Think about it. If you understood love, and knew exactly what it is: and thereby could control it, wouldn't everything become easier? I mean, nobody would “choose” to love someone they couldn't share their life with... would they? Of course no more wars would be fought in the name of it. There would be no more divorces or families breaking up because we would simply “choose” to love those we were with. Also, no more country songs. Consider this truth... aren't all of them written and sang because of unrequited love. That thought in itself... the end of honky-tonk music ought to be reason enough to find an answer to, “what is love?” I wrote that last thought (the end of country music) to some of my relatives who read my blogs and have diminished brain-capacity and because of that sad truth they happen to love that genre of music. (lol)

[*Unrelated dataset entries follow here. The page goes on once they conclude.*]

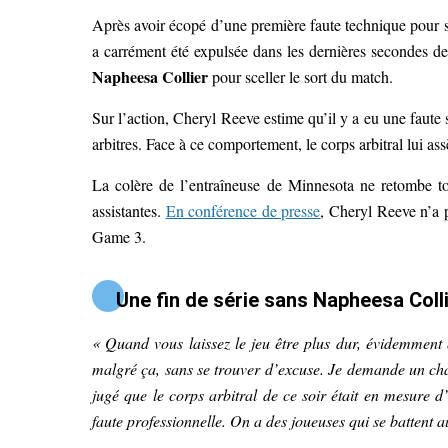
Après avoir écopé d’une première faute technique pour s’
a carrément été expulsée dans les dernières secondes de
Napheesa Collier
pour sceller le sort du match.
Sur l’action, Cheryl Reeve estime qu’il y a eu une faute s
arbitres. Face à ce comportement, le corps arbitral lui 
La colère de l’entraîneuse de Minnesota ne retombe to
assistantes.
En conférence de presse
, Cheryl Reeve n’a p
Game 3.
Une fin de série sans Napheesa Colli
« Quand vous laissez le jeu être plus dur, évidemment q
malgré ça, sans se trouver d’excuse. Je demande un cha
jugé que le corps arbitral de ce soir était en mesure d
faute professionnelle. On a des joueuses qui se battent au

“It was the best of times, it was the worst of times, it was the age of wisdom, it was the age of foolishness, it was the epoch of belief, it was the epoch of incredulity, it was the season of Light, it was the season of Darkness, it was the spring of hope, it was the winter of despair, we had everything before us, we had nothing before us, we were all going direct to heaven, we were all going direct the other way - in short, the period was so far like the present period, that some of its noisiest authorities insisted on its being received, for good or for evil, in the superlative degree of comparison only.” Thank you Mr. Dickens.

I will finish this up this morning by asking a few questions and quoting one of my favorite poems: for the author also asks a question to which there is no answer. Now, my questions: Are you surrounded by those you love and do they feel the same way about you, if so... be grateful. Are you romantically in love and the one whom you love is daily by your side, if so... be very grateful. Do you have the answer to my three word question I posed... “what is love?” If you do, please write to me as I would really like to know.

RELUCTANCE

Out through the fields and the woods
And over the walls I have wended;
I have climbed the hills of view
And looked at the world, and descended;
I have come by the highway home,
And lo, it is ended.

The leaves are all dead on the ground,
Save those that the oak is keeping
To ravel them one by one
And let them go scraping and creeping
Out over the crusted snow,
When others are sleeping.

And the dead leaves lie huddled and still,
No longer blown hither and thither;
The last long aster is gone;
The flowers of the witch-hazel wither;
The heart is still aching to seek,
But the feet question 'Whither?'

Ah, when to the heart of man
Was it ever less than a treason
To go with the drift of things,
To yield with a grace to reason,
And bow and accept the end
Of a love or a season?

The entire poem by Robert Frost is great, but I am especially enamored by the last question in the last stanza. “... To yield with a grace to reason, and bow and accept the end of a love or a season?” I truly wish I knew how to do that: for life would be so much easier and sleep would not escape my grasp so readily... if only I knew!